▸ **Task details**
Give again, word for word, every line in the entries below from the line with "vfov_deg: 47.8" up to and including the line with "f_number: 5", and no other line.

(Records from a data source)
· · ·
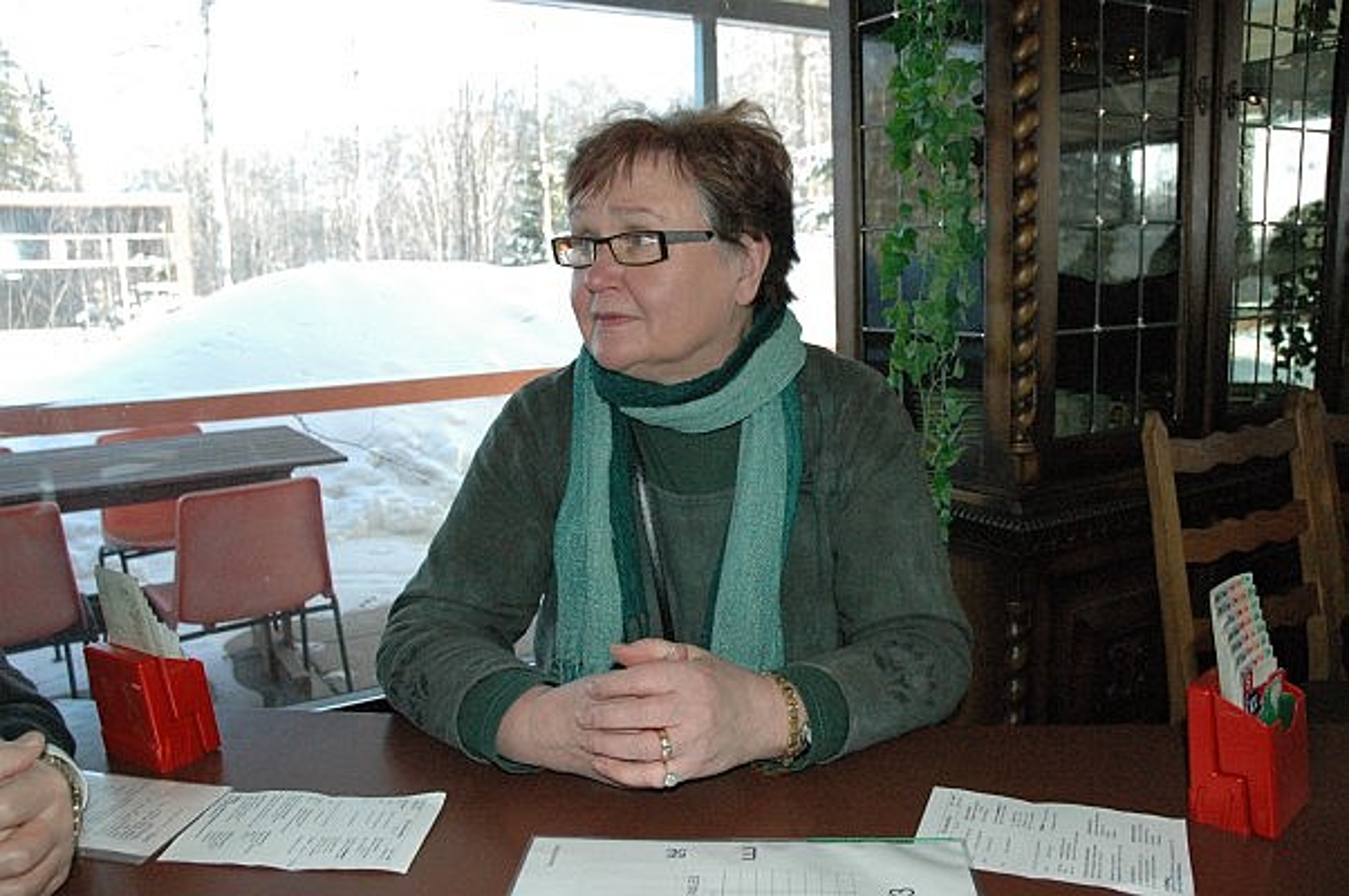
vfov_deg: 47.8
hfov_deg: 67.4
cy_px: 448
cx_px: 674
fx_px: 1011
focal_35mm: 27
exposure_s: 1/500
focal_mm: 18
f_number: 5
· · ·
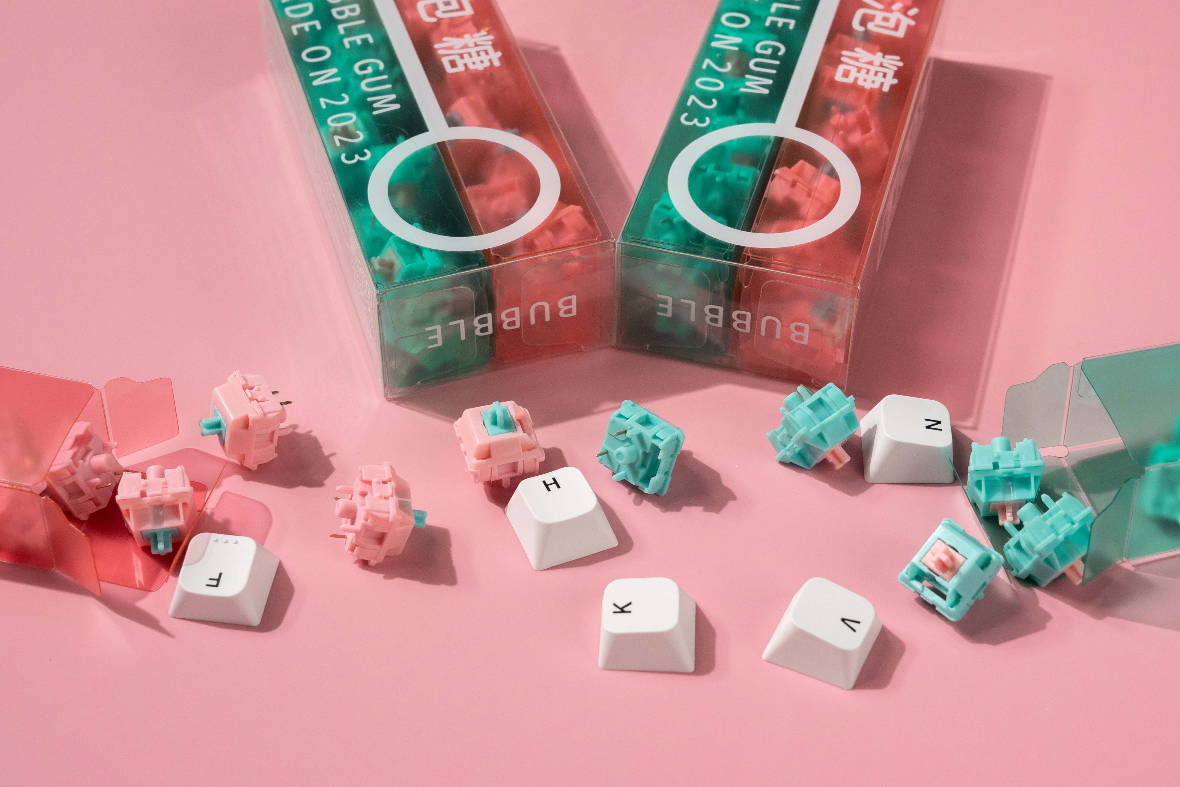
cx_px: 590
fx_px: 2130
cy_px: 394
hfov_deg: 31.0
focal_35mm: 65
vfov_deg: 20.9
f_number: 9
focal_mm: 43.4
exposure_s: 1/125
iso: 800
· · ·
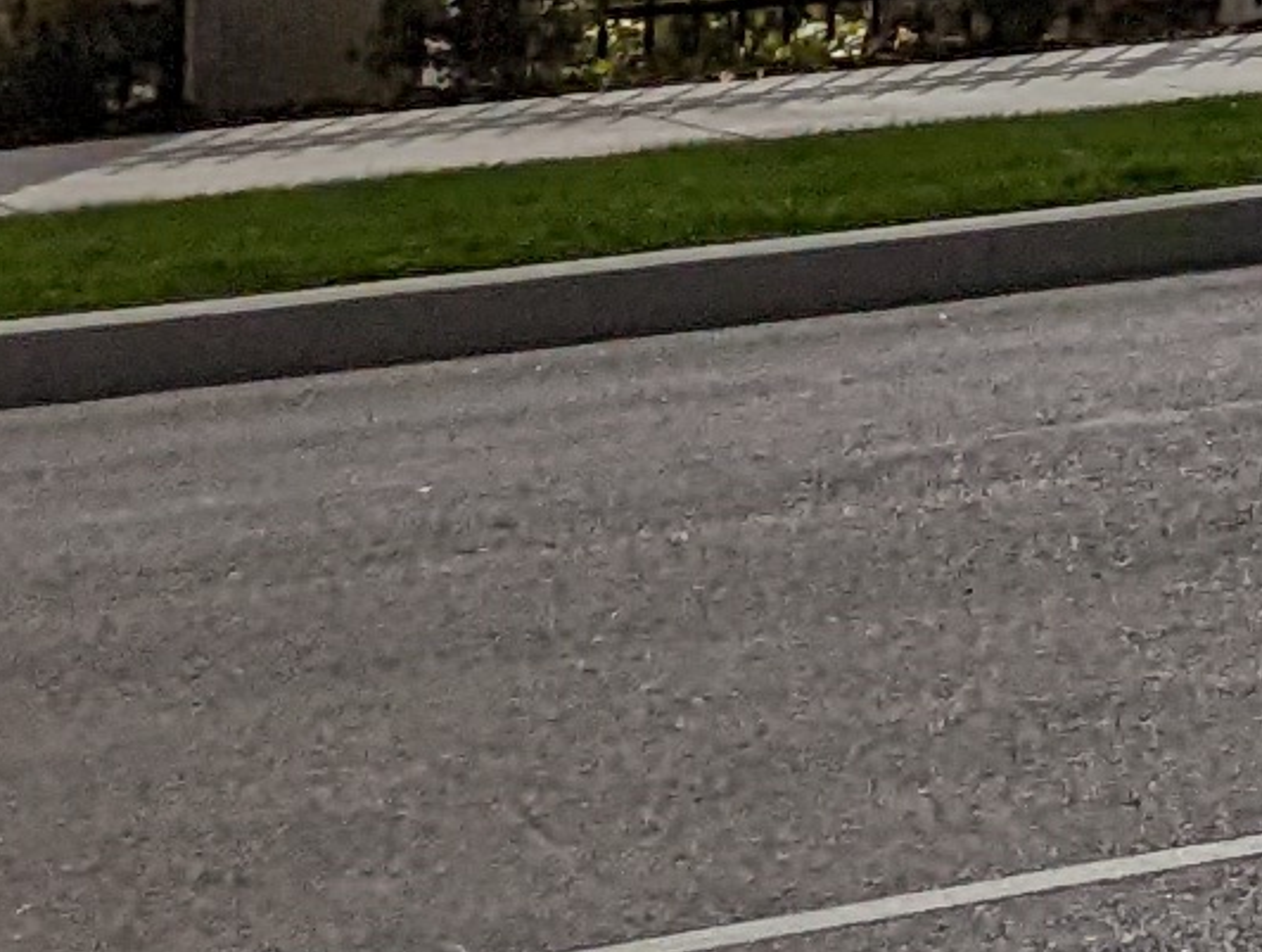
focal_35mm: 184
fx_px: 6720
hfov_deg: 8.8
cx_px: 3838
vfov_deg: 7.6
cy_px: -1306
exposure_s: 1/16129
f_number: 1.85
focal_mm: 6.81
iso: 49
· · ·
▸ **Written response**
vfov_deg: 47.8
hfov_deg: 67.4
cy_px: 448
cx_px: 674
fx_px: 1011
focal_35mm: 27
exposure_s: 1/500
focal_mm: 18
f_number: 5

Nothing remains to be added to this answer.